I told him I wanted a lot of one takes and a lot of long shots and I want him to hold a very long time. I wanted it to feel uncomfortable in moments but not uncomfortable to the point where you had to look away. I wanted it to be more that you were uncomfortable but you felt sorrow that you were watching this girl suffer so much. Joel came on and he gave me everything I wanted that I can’t even explain to you. We had such a great working relationship, he knew what I wanted. Every day, we would have a two minute talk before we started shooting and basically I didn’t have to really talk to Joel the rest of the day because we had such a clear shot list. We both shared the same exact vision of how this film should look. It was effortless.

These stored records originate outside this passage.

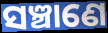
ସଞ୍ଚାଣେ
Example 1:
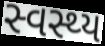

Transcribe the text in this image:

સ્વસ્થ્ય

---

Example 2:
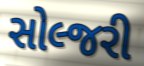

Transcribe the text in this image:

સોલ્જરી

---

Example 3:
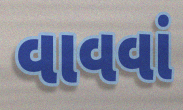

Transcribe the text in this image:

વાવવાં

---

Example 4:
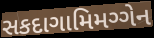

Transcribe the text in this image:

સકદાગામિમગ્ગેન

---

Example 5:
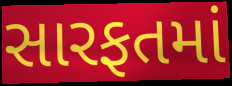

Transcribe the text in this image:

સારફતમાં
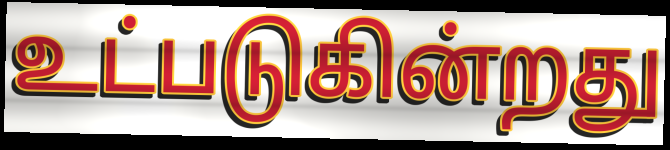
உட்படுகின்றது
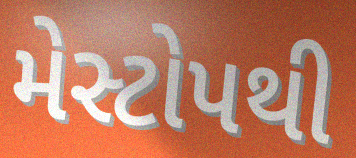
મેસ્ટોપથી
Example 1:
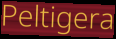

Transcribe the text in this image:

Peltigera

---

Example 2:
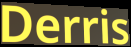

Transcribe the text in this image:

Derris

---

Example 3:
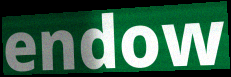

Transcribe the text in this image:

endow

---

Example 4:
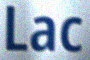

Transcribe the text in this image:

Lac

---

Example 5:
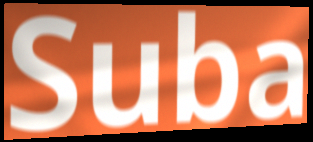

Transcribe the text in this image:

Suba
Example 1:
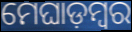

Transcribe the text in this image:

ମେଘାଡ଼ମ୍ବର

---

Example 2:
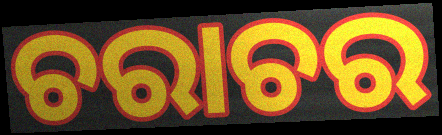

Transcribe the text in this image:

ଚରାଚର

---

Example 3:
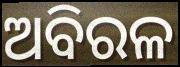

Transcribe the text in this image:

ଅବିରଳ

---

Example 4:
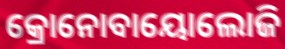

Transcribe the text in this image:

କ୍ରୋନୋବାୟୋଲୋଜି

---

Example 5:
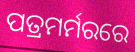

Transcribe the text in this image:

ପତ୍ରମର୍ମରରେ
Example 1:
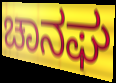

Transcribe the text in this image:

ಚಾನಘ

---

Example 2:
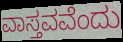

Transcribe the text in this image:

ವಾಸ್ತವವೆಂದು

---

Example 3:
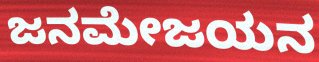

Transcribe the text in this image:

ಜನಮೇಜಯನ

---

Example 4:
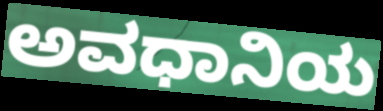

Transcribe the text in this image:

ಅವಧಾನಿಯ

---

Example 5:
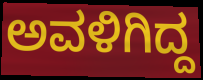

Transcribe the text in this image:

ಅವಳಿಗಿದ್ದ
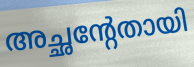
അച്ഛന്റേതായി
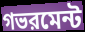
গভরমেন্ট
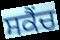
ਸਕੈਂਚ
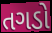
તગડો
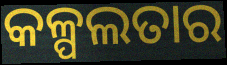
କଳ୍ପଲତାର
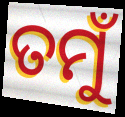
ତମୁଁ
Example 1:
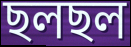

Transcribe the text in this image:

ছলছল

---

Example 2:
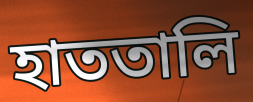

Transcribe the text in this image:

হাততালি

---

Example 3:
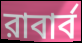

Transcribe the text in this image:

রাবার্ব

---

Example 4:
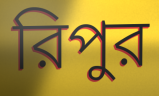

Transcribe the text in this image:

রিপুর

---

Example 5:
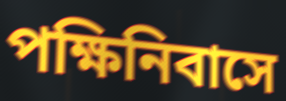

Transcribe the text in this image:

পক্ষিনিবাসে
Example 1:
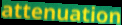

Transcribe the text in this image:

attenuation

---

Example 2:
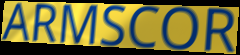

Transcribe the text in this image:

ARMSCOR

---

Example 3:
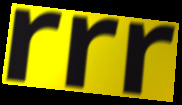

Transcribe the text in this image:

rrr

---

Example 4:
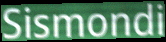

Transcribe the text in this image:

Sismondi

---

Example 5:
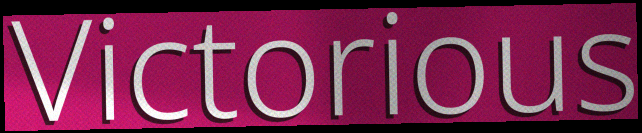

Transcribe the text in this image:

Victorious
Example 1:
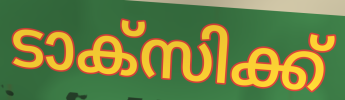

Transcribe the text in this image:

ടാക്സിക്ക്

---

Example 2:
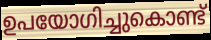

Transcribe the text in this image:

ഉപയോഗിച്ചുകൊണ്ട്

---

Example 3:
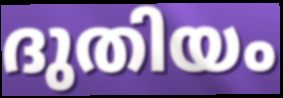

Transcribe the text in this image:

ദുതിയം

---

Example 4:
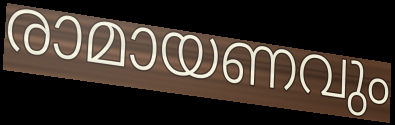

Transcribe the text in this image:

Joel fought me on one thing, one thing the whole shoot. It wound up not even making it into the movie. For a 10 minute argument compared to the entire shoot, I would work with Joel over and over again. He is a cinematographer people should definitely look out for.

WLE: What was the argument?

Vincent Sabella: We had originally shot this little scene and we were happy with it, but I was watching dailies on the weekend. I went back to him and said, “I want to reshoot this just on a plain background.” He put up a real fight for it but I understood he wasn’t fighting with me just to fight with me. He was fighting me because he really believed in what we originally agreed on. It didn’t wind up making it into the film anyway.

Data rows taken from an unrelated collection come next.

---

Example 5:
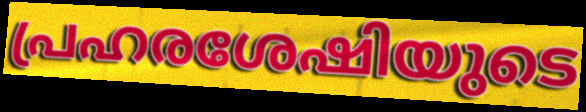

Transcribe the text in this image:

പ്രഹരശേഷിയുടെ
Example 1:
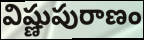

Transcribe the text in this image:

విష్ణుపురాణం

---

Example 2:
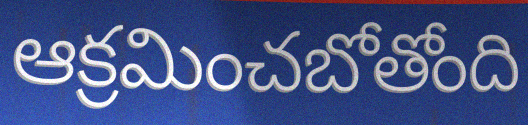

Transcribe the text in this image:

ఆక్రమించబోతోంది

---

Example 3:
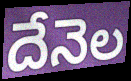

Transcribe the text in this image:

దేనెల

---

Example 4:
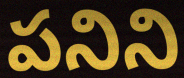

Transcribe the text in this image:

పనిని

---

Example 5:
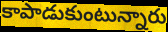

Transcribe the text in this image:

కాపాడుకుంటున్నారు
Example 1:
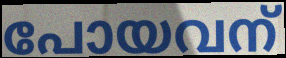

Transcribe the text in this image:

പോയവന്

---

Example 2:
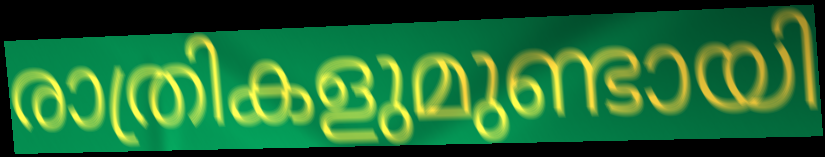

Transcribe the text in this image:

രാത്രികളുമുണ്ടായി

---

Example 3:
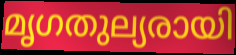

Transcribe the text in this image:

മൃഗതുല്യരായി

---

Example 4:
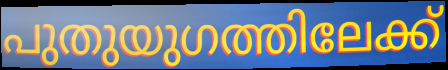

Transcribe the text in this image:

പുതുയുഗത്തിലേക്ക്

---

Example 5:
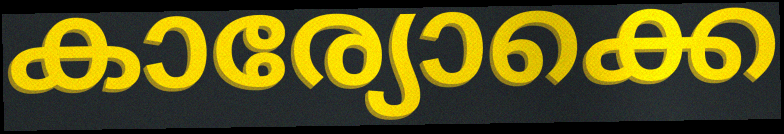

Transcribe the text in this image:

കാര്യോക്കെ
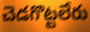
చెడగొట్టలేరు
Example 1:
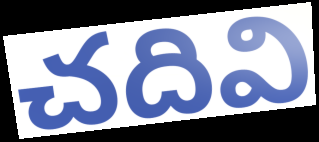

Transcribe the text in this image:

చదివి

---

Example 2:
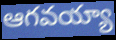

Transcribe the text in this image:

ఆగవయ్యా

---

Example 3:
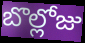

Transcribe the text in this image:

బొల్లోజు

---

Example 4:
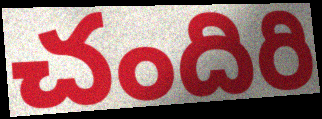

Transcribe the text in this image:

చందిరి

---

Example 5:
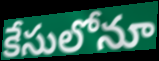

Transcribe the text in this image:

కేసులోనూ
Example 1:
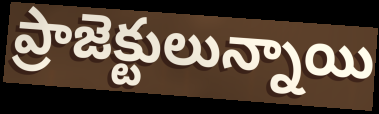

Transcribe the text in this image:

ప్రాజెక్టులున్నాయి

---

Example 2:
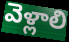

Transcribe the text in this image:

వెళ్లాలి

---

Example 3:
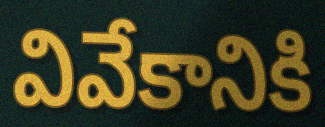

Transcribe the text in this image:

వివేకానికి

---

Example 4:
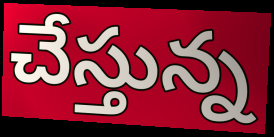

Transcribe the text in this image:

చేస్తున్న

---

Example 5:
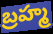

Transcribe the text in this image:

బ్రహ్మ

WLE: What was it that happened in 2010 that aggravated your symptoms?

Vincent Sabella: Basically, it was just my medications hit a plateau. Everything just stopped working. It started very slow. Joe started to notice a change in me. I started to feel very different. I was very short-tempered. I was having minor hallucinations and I wasn’t saying anything because I thought they would pass. One day it was full blown hallucinations all day long. It was basically due to the fact that all my medications hit a plateau. It was up to Joe and the real Dr. Bowman to come up with a regimen. We tried so many medications in that year. My body reacts very quickly to medications so if they’re not working, we know right away. When we finally got the right medication, it was like a light switch and there I am, I’m taking all these new medications and they seriously kick in within a day or two. I’m totally fine and then my husband Joe is all frazzled. I’m in a great happy mood but he’s not himself.

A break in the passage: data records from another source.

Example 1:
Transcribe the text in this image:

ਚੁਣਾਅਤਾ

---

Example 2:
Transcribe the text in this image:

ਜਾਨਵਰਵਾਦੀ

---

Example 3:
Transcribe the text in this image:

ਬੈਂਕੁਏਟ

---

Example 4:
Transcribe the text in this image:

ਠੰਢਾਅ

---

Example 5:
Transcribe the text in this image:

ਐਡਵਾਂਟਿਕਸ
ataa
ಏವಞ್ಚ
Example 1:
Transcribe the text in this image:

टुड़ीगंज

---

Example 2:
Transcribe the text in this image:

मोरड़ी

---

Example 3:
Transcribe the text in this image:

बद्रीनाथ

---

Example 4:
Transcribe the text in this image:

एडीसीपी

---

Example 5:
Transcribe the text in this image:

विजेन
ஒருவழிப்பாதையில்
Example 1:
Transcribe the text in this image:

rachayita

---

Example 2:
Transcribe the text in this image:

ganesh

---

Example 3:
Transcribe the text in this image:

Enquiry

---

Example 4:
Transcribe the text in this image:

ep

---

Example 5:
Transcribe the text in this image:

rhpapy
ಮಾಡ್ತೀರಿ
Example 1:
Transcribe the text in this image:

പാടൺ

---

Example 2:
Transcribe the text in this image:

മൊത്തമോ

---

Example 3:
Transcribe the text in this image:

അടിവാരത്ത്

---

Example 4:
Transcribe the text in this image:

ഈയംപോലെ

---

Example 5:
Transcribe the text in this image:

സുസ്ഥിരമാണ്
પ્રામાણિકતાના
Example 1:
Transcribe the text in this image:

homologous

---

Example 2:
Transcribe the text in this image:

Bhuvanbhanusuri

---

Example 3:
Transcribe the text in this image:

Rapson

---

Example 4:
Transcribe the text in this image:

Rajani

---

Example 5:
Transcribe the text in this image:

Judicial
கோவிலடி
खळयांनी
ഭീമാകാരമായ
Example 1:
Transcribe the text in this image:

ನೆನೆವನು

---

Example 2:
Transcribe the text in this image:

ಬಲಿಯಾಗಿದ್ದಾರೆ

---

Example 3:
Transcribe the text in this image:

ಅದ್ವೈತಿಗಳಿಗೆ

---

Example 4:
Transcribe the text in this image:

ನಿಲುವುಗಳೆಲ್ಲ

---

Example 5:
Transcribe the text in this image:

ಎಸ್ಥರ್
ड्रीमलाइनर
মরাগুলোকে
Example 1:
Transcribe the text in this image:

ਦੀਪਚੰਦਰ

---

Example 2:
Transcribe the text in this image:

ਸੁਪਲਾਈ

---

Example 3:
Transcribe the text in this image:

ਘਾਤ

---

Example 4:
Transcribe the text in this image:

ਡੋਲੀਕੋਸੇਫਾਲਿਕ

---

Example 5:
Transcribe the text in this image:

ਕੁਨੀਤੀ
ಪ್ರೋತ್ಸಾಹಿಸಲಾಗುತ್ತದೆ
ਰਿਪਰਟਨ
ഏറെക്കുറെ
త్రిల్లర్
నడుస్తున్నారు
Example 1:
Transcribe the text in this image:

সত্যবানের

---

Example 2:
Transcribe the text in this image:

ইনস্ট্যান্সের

He’s like, “Vin, listen to me. It’s been a very difficult year. I’ve been taking care of you for the entire year. You’ve got to just cut me some slack. I’ll come back but it was traumatizing to watch you. I love you so much, to watch you in such pain and horrific circumstances, to not be sleeping because I’m worried you’re going to be running down the street, it was a very difficult year. I’m so happy you’re feeling better and I’m so happy we got you on the right medication but you just need to give me some time to heal.”

I did and it took him a couple of months that he finally bounced back. It was about a month and a half and life continued. Life never stopped no matter what and through it all, we laughed every single second. Every single second. That’s why in Elizabeth Blue we showed she’s depressed but she can smile and she has moments of laughter. She has moments that she reflects on things. It was very important to show that a person with mental illness can have all these feelings and have all of these different emotions going on at the same time. It was just very important to me to tell the story honest and truthful. I think I accomplished it.